Ciò che segue sono i modi in cui i termini che si riferiscono alla morte nel Corano e la parola "causare la morte", che appare in Surat Âl-'Imrân, sono utilizzati:

1) TAWAFFA: CAUSARE LA MORTE

La parola "morte" come è utilizzata in questo versetto ha anche altri significati rispetto alla semplice "morte". Uno studio degli equivalenti arabi di tale termine nei versetti rivela che Gesù non morì nel senso normale. Questo è il modo in cui la sua morte è descritta in Surat Al-Mâ'ida, 117:

"Ho detto loro solo quello che Tu mi avevi ordinato di dire: "Adorate Allah, mio Signore e vostro Signore". Fui testimone di loro finché rimasi presso di loro; da quando mi hai causato la morte (tawaffa), Tu sei rimasto a sorvegliarli. Tu sei testimone di tutte le cose.
(Surat al-Mâ'idah, 117)

In Arabo, la parola tradotta in questi versetti come "causato la morte" è "tawaffa" e deriva dalla radice "wafa", adempiere. Tawaffa, di fatto, non significa "causare la morte" bensì l'atto di "riprendere l'anima", nel sonno o nella morte. Tornando al Corano, comprendiamo che "riprendere l'anima" non significa necessariamente morire. Ad esempio, in un versetto nel quale viene usata la parola "tawaffa", non si intende la morte di un essere umano, bensì "il riprendere l'anima durante il sonno":

Nella notte è Lui che vi richiama (yatawaffakum), e sa quello che avete fatto durante il giorno, e quindi vi risveglia finché non giunga il termine stabilito...
(Surat al-An'âm, 60)

La parola usata per "richiamare" in questo versetto è la medesima utilizzata in Surat Âl-'Imrân, 55. In altre parole, nei versetti sopraccitati, ci si avvale della parola "tawaffa" ed è ovvio che non si muore durante il sonno. Ciò che si intende qui, dunque, è, ancora, "richiamare l'anima".

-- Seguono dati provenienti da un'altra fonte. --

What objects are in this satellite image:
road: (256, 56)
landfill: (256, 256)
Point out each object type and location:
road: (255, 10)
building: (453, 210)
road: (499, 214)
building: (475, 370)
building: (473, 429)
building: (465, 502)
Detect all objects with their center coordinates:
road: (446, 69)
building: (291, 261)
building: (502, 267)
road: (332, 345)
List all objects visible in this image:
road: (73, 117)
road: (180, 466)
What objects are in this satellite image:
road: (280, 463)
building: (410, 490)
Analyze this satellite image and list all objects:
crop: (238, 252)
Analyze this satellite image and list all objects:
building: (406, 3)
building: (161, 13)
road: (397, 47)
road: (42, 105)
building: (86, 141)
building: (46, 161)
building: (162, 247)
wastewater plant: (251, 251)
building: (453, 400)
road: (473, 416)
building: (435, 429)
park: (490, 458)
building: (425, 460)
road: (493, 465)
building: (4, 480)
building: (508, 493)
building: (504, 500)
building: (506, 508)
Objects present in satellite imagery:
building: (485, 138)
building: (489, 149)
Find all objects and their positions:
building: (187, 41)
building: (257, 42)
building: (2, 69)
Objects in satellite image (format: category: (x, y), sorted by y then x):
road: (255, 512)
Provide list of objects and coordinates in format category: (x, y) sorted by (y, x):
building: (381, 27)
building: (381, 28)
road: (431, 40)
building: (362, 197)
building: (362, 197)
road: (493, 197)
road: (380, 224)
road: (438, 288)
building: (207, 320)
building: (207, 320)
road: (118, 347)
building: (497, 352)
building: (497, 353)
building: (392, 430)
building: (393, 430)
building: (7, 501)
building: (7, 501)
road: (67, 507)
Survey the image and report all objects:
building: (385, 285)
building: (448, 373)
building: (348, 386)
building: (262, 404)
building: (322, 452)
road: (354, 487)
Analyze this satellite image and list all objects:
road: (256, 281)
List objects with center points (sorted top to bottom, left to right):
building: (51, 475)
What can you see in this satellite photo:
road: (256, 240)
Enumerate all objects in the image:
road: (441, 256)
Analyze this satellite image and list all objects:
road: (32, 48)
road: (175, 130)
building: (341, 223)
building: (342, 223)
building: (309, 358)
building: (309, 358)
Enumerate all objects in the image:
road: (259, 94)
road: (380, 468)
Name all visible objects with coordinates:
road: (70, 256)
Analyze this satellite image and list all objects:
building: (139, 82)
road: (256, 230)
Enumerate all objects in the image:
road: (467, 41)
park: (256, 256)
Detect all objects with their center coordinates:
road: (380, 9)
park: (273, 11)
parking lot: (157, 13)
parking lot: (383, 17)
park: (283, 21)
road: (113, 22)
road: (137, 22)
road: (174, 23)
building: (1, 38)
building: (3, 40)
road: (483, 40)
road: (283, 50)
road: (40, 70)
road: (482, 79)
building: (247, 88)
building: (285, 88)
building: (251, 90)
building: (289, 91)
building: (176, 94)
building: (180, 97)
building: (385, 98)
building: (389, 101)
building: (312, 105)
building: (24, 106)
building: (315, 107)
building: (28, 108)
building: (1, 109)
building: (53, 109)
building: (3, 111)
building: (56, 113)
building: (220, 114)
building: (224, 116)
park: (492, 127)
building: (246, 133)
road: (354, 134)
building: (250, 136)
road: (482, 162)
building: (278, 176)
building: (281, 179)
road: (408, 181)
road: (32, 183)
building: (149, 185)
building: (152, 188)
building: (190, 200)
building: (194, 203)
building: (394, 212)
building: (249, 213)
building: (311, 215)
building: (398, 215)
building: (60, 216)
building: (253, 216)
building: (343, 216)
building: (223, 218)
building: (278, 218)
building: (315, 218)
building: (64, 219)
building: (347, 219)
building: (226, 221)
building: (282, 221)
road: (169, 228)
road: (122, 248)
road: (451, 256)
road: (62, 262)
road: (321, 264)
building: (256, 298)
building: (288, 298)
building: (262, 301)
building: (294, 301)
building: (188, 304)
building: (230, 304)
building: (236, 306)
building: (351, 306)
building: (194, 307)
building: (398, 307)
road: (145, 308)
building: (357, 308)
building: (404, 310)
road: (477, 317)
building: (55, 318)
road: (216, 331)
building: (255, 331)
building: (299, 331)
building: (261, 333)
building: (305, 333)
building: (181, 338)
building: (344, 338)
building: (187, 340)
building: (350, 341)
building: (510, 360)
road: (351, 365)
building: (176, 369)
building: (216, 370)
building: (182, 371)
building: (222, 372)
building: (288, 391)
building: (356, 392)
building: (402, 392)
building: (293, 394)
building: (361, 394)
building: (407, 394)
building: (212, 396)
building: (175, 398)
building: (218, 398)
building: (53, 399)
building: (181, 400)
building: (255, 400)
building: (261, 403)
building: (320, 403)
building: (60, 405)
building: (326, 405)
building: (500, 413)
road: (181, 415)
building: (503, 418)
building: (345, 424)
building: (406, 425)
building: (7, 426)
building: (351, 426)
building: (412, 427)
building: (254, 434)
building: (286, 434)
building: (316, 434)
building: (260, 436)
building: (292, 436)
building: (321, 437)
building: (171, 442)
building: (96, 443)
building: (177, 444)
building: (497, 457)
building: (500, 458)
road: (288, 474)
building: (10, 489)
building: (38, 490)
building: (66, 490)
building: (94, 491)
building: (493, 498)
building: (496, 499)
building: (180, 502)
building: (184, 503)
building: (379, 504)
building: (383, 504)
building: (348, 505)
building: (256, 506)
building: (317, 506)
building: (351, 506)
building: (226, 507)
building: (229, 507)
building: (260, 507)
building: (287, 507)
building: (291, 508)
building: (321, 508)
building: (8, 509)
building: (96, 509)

La stessa parola è anche citata nel seguente versetto:

Allah accoglie le anime (tawaffa) al momento della morte (mevt) e durante il sonno (lem temut). Trattiene poi quella di cui ha deciso la morte (el mevte) e rinvia l'altra fino ad un termine stabilito. (...) In verità in ciò vi sono segni per coloro che riflettono.
(Surat az-Zumar, 42)

Come suggeriscono questi versetti, Allah accoglie l'anima di chi dorme; Egli, tuttavia, rinvia le anime di coloro la cui morte non è ancora stata decretata. In questo contesto, nel sonno non si muore, nel senso in cui si percepisce la morte. L'anima abbandona il corpo e permane in un'altra dimensione solo per un tempo determinato. Al risveglio, l'anima ritorna nel corpo.1

Il prof. Süleyman Ates, docente presso l'Università di Istanbul (Faculty of Divinity, Head of Department of Basic Islamic Sciences) ed ex Ministro turco del Dipartimento di Affari Religiosi, nel suo commentario considera la parola "tawaffa" in questi termini:

"Secondo quanti affermano che la parola "tawaffa" sia utilizzata nel senso di sonno, che è la versione generalmente accettata, questo versetto significa: "ti metterò a dormire". Possiamo, quindi, dire che lo stato simile a sonno in cui Gesù fu posto e la sua elevazione alla presenza di Allah non è la morte nel modo in cui generalmente la si concepisce, ma una separazione da questa dimensione." (Prof. Süleyman Ates, Tafsir contemporaneo del sacro Corano, vol. II, pagg. 49-50)

2) KATELE: UCCIDERE

Il termine arabo generalmente utilizzato per "uccidere", allorquando si parla di morte nel Corano, è "katele". Lo si trova impiegato in questo modo in Surat Al-Ghâfir:

Disse Faraone: "Lasciatemi uccidere Mosè, che invochi pure il suo Signore. Temo che alteri la vostra religione e semini corruzione sulla terra."
(Surat al-Ghâfir, 26)

L'espressione "Lasciatemi uccidere Mosè" appare nel versetto nella forma araba "aktul Musa". Tale termine deriva dal verbo "katele". In un altro versetto, la stessa parola è utilizzata nel modo seguente:

... perché ... uccidevano (yaktulune) profeti ingiustamente.
(Surat al-Baqara, 61)

Nel versetto, la parola nell'originale arabo è "yaktulune", la quale deriva dal verbo "katele". E, come la traduzione chiarisce assai bene, significa "uccidere".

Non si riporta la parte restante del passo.